• [DOCUMENT EXCERPT]:
────
SACD & Other Hi-Res Reviews
Zoot Sims – Lost Tapes: Baden-Baden – June 23, 1958 – Jazz Haus (either CD or LP)
Published on November 28, 2012
Zoot Sims – Lost Tapes: Baden-Baden – June 23, 1958 – Jazz Haus 101 710 (CD) or 101 715 180gm mono LP, 55:19 [Distr. by Naxos] ****½:
(Zoot Sims, alto sax, tenor sax, and clarinet; Hans Koller, alto sax, tenor sax, and clarinet; Willie Dennis, trombone (#5, 9, 10, 11); Adi Feuerstein, flute (#5, 6); Gerd Husemann, flute (#5, 6); Helmut Brandt, flute, baritone sax (#5, 7, 11); Hans Hammerschmid, piano; Peter Trunk, bass; Kenny Clarke, drums)
American jazz stars relocating to Europe to reside goes back at least to the 1940s. For some it was to escape racism in the United States (mostly in the South), and for others it was for economic reasons as jazz has long had fallow periods when it was difficult to make a living. Jazz was honored in Western Europe, and well-known American artists were treated like royalty.
To my knowledge, Zoot Sims never formally lived in Europe. However, like many jazz musicians of the day, he toured with large bands in Europe, and while there had the opportunity to play and record with local talent. Zoot had played with Benny Goodman’s band in Brussels in 1958. While there he met Hans Koller, who was one of the most well known and respected tenor saxophonists on the continent. The two hit it off, and Zoot was invited to record with Koller in a studio concert to be supplemented by other horn men in a jazz jam style session. Along with the European musicians, American master drummer Kenny Clarke, (who had made a permanent move to Europe), and trombonist Willie Dennis, were added.
────
• [SUPPLIED RECORDS]:
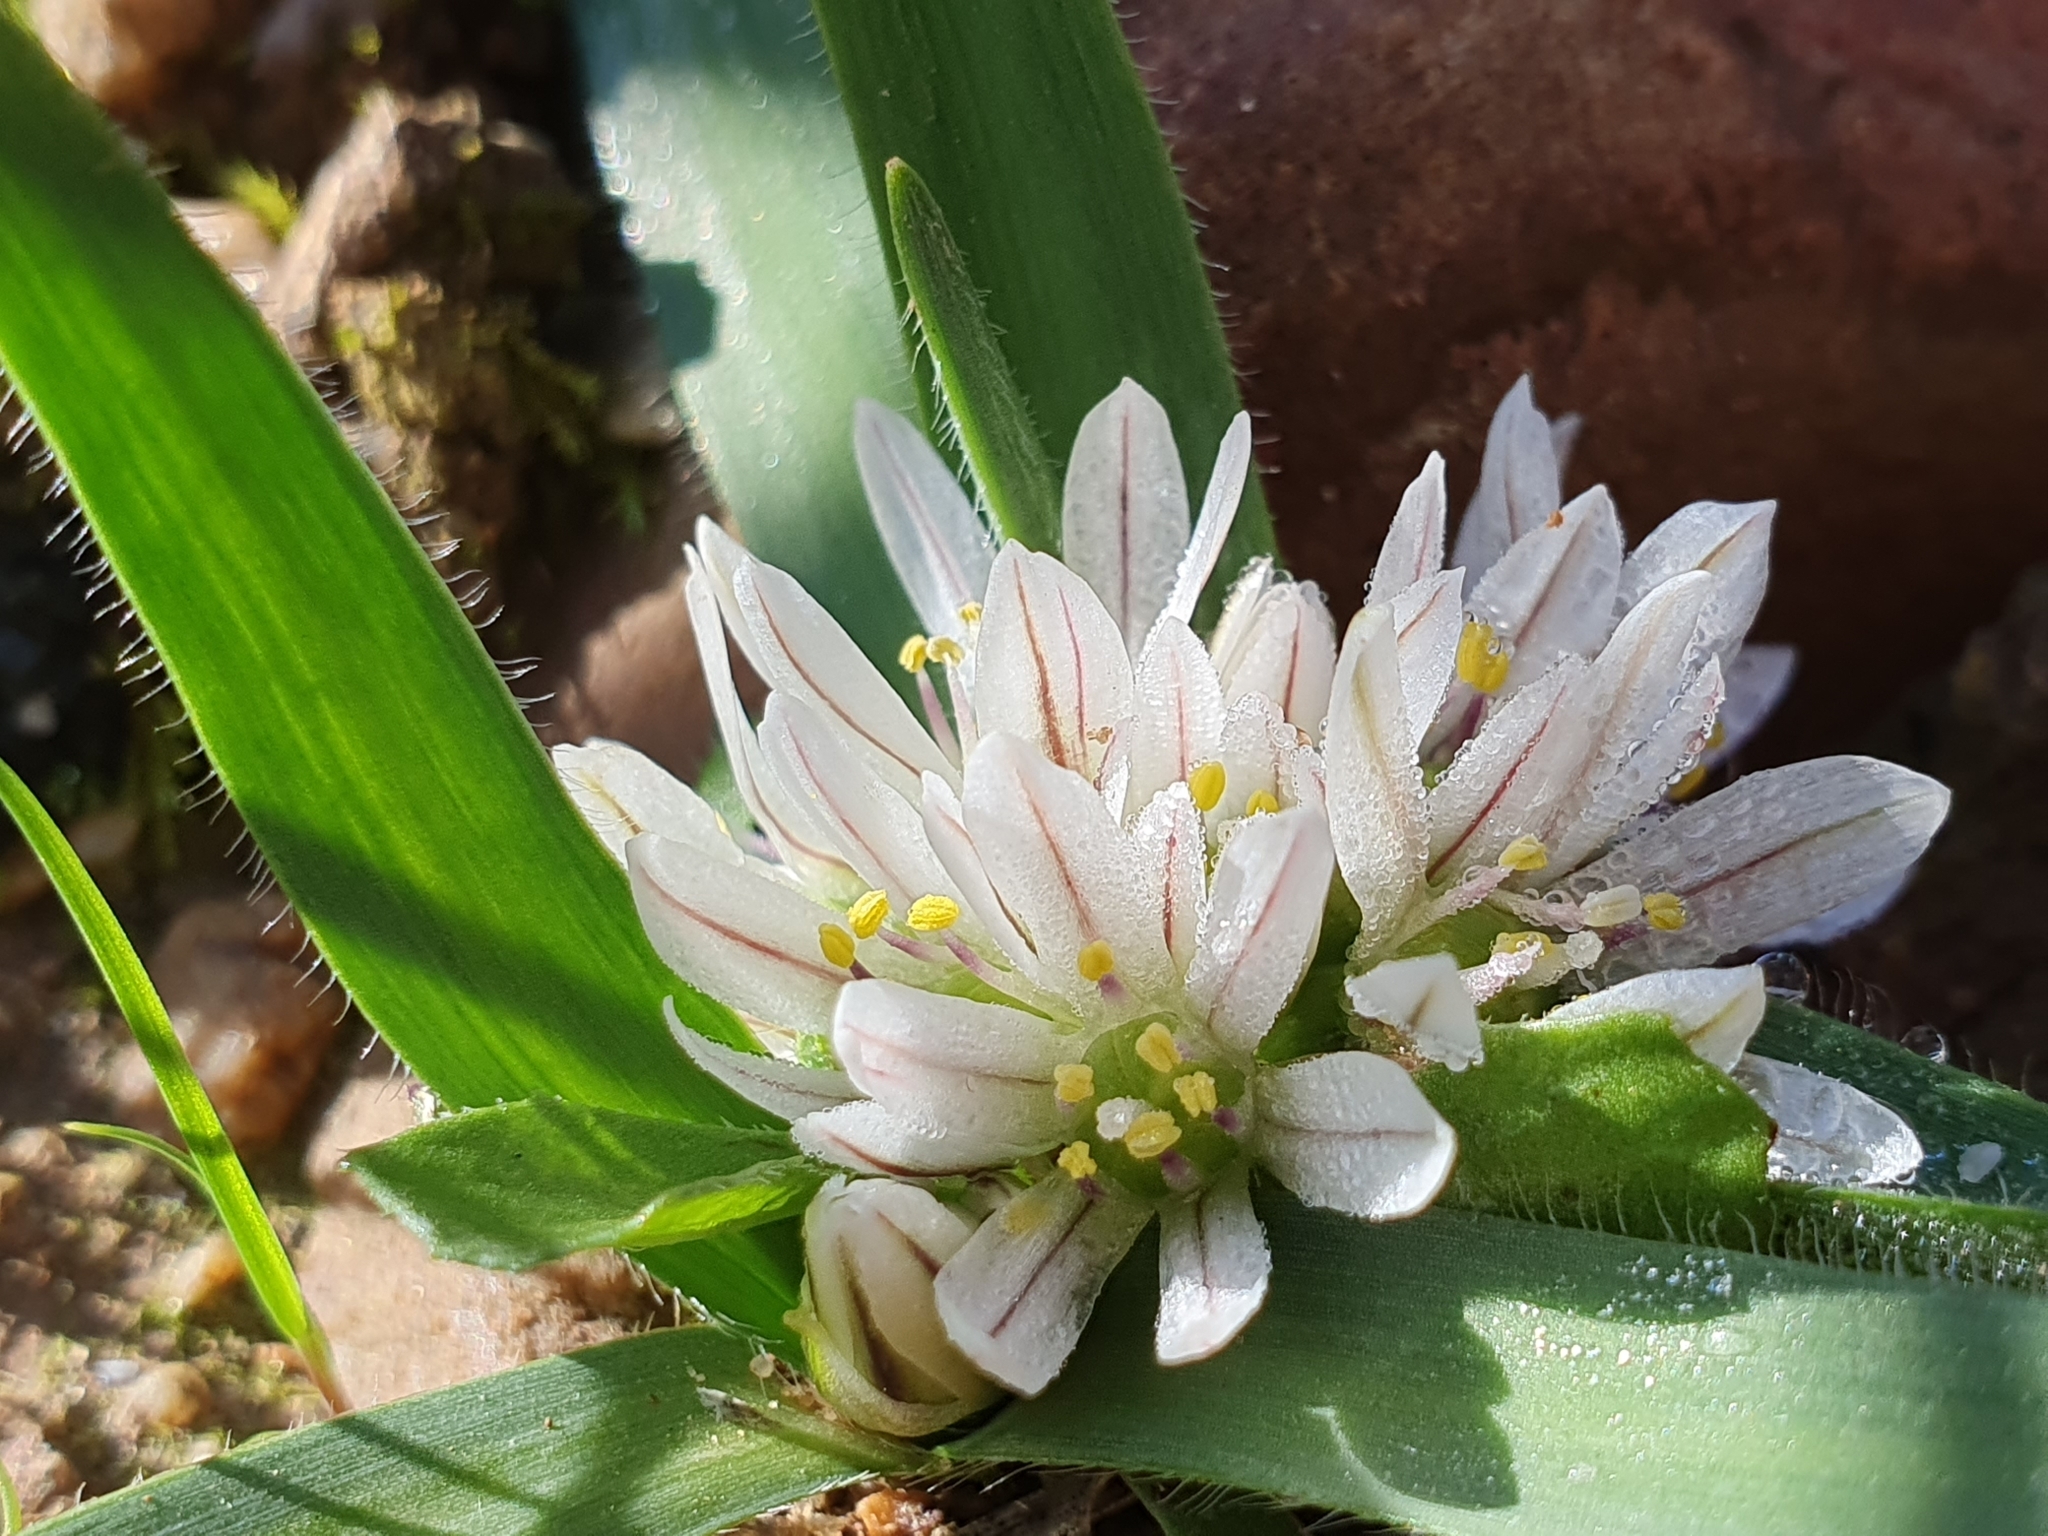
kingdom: Plantae
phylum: Tracheophyta
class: Liliopsida
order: Asparagales
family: Amaryllidaceae
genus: Allium
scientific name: Allium chamaemoly
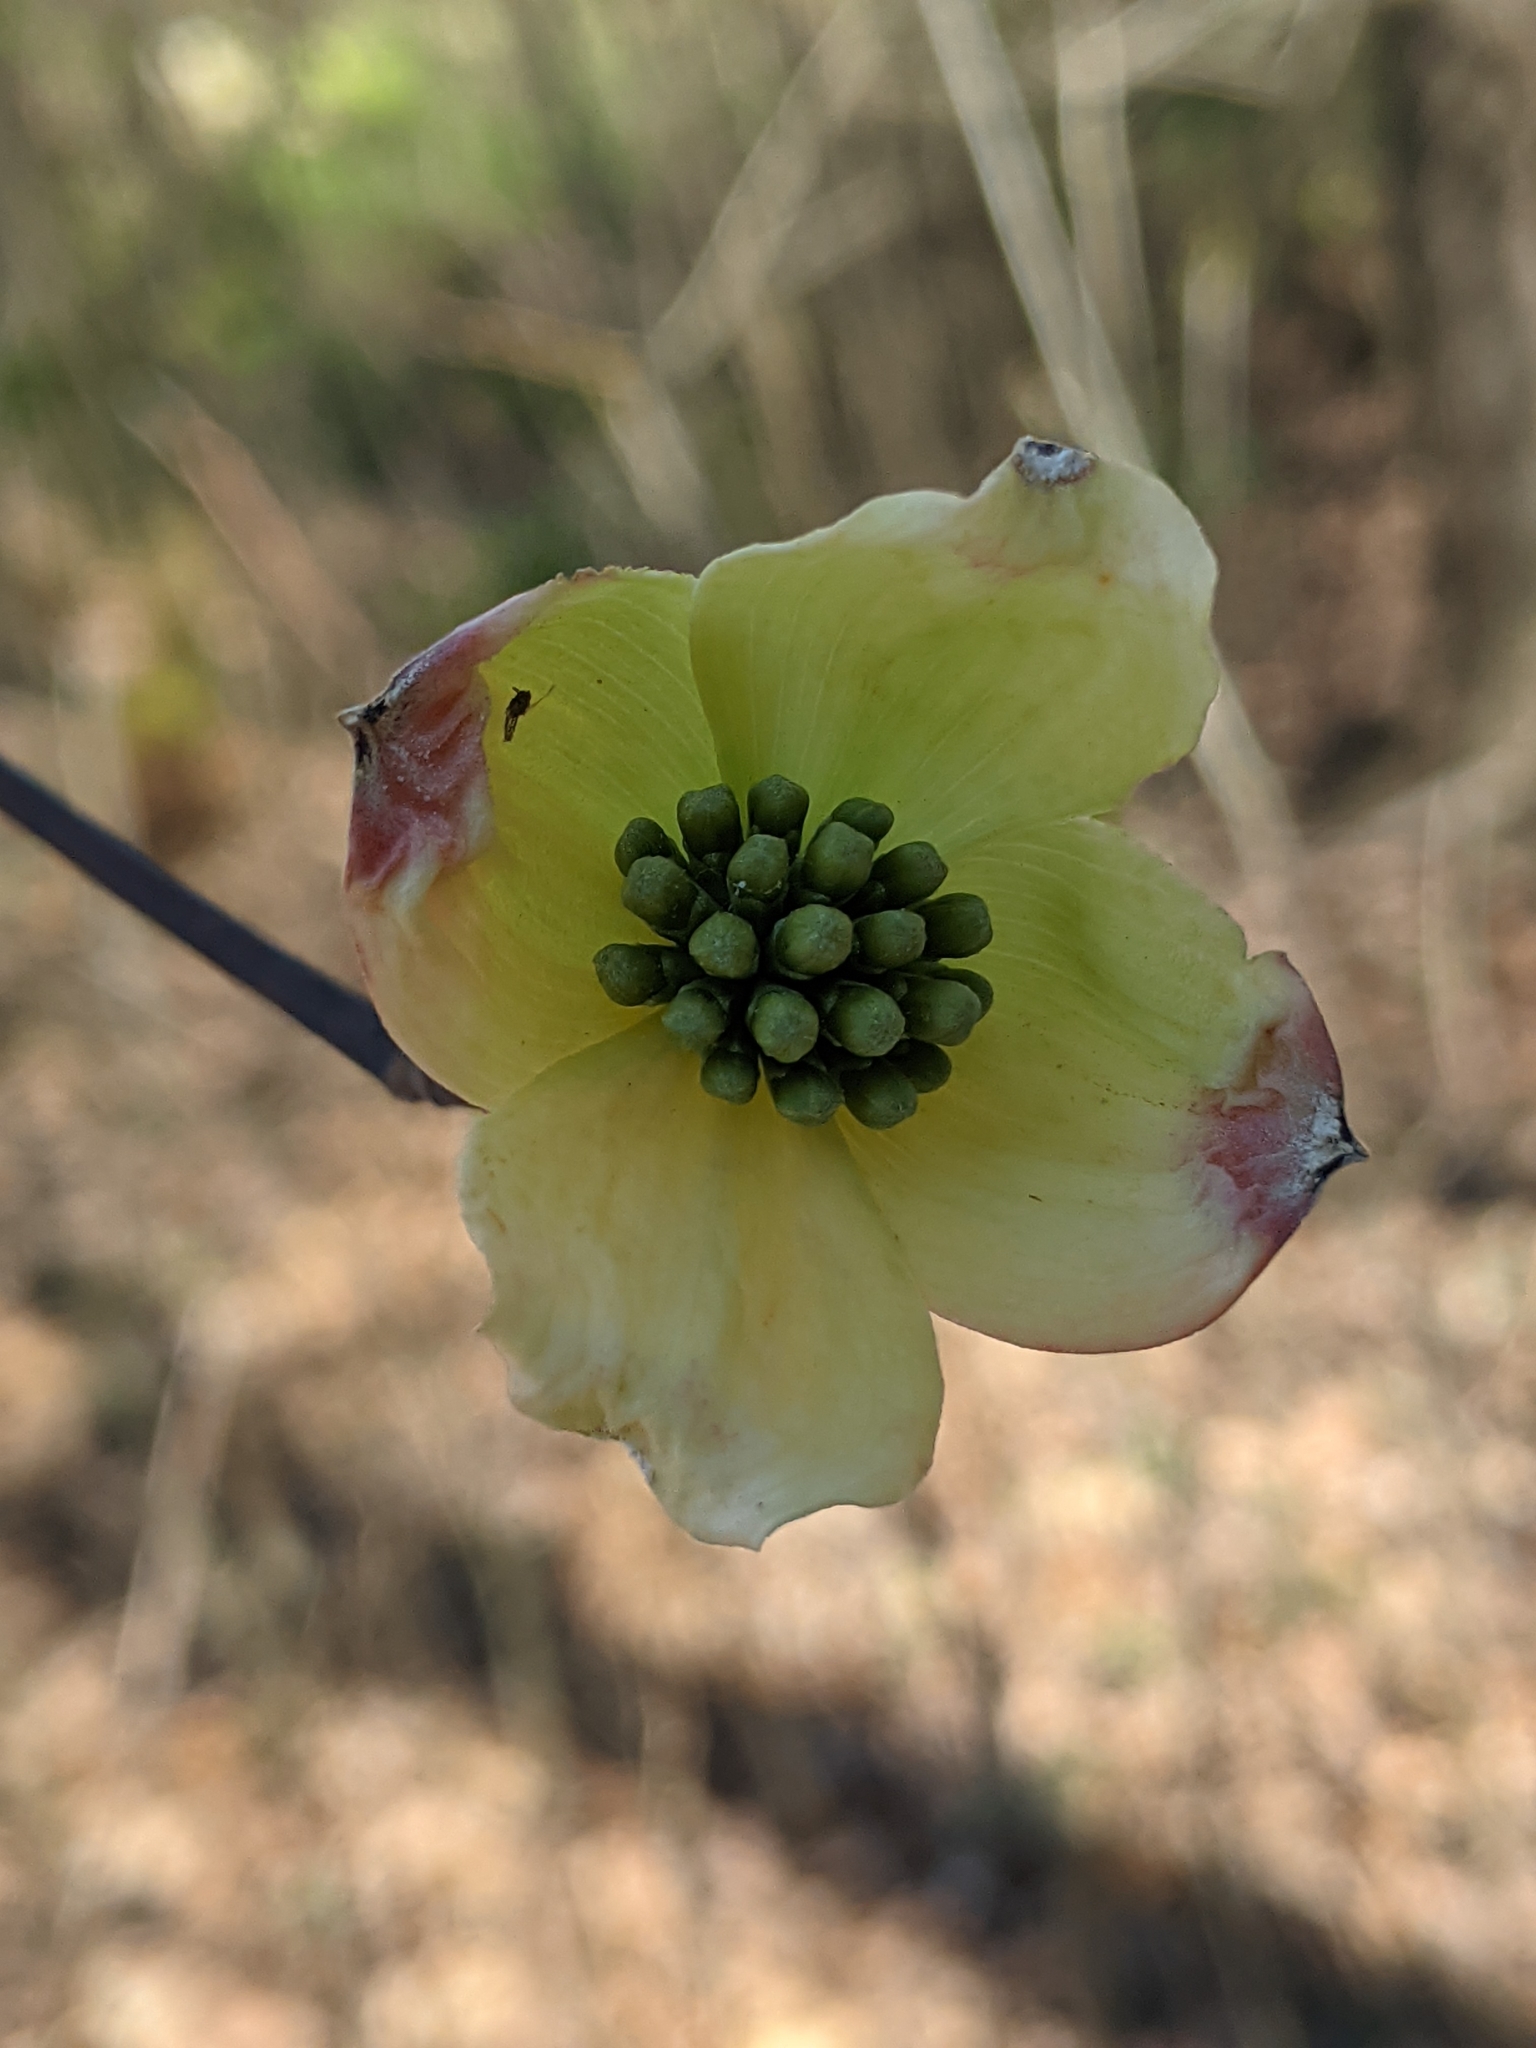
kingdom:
────
• [DIRECTIVE 1]:
In the jazz review, in which city did Zoot Sims play with Benny Goodman's band in 1958?
• [DIRECTIVE 2]:
Copy the part of the jazz review that starts at the words "Published on November" and ends after the words "treated like royalty.".
• [DIRECTIVE 3]:
Condense the jazz review's paragraph that opens with "American jazz stars relocating to Europe" into a short bulleted list that keeps its main facts.

• [COMPLETE ANSWER 1]:
Brussels.

• [COMPLETE ANSWER 2]:
Published on November 28, 2012
Zoot Sims – Lost Tapes: Baden-Baden – June 23, 1958 – Jazz Haus 101 710 (CD) or 101 715 180gm mono LP, 55:19 [Distr. by Naxos] ****½:
(Zoot Sims, alto sax, tenor sax, and clarinet; Hans Koller, alto sax, tenor sax, and clarinet; Willie Dennis, trombone (#5, 9, 10, 11); Adi Feuerstein, flute (#5, 6); Gerd Husemann, flute (#5, 6); Helmut Brandt, flute, baritone sax (#5, 7, 11); Hans Hammerschmid, piano; Peter Trunk, bass; Kenny Clarke, drums)
American jazz stars relocating to Europe to reside goes back at least to the 1940s. For some it was to escape racism in the United States (mostly in the South), and for others it was for economic reasons as jazz has long had fallow periods when it was difficult to make a living. Jazz was honored in Western Europe, and well-known American artists were treated like royalty.

• [COMPLETE ANSWER 3]:
- American jazz stars have been moving to Europe since at least the 1940s.
- Some went to escape racism in the United States, mostly in the South.
- Others went for economic reasons, because jazz has long had fallow periods when making a living was hard.
- Western Europe honored jazz and treated well-known American artists like royalty.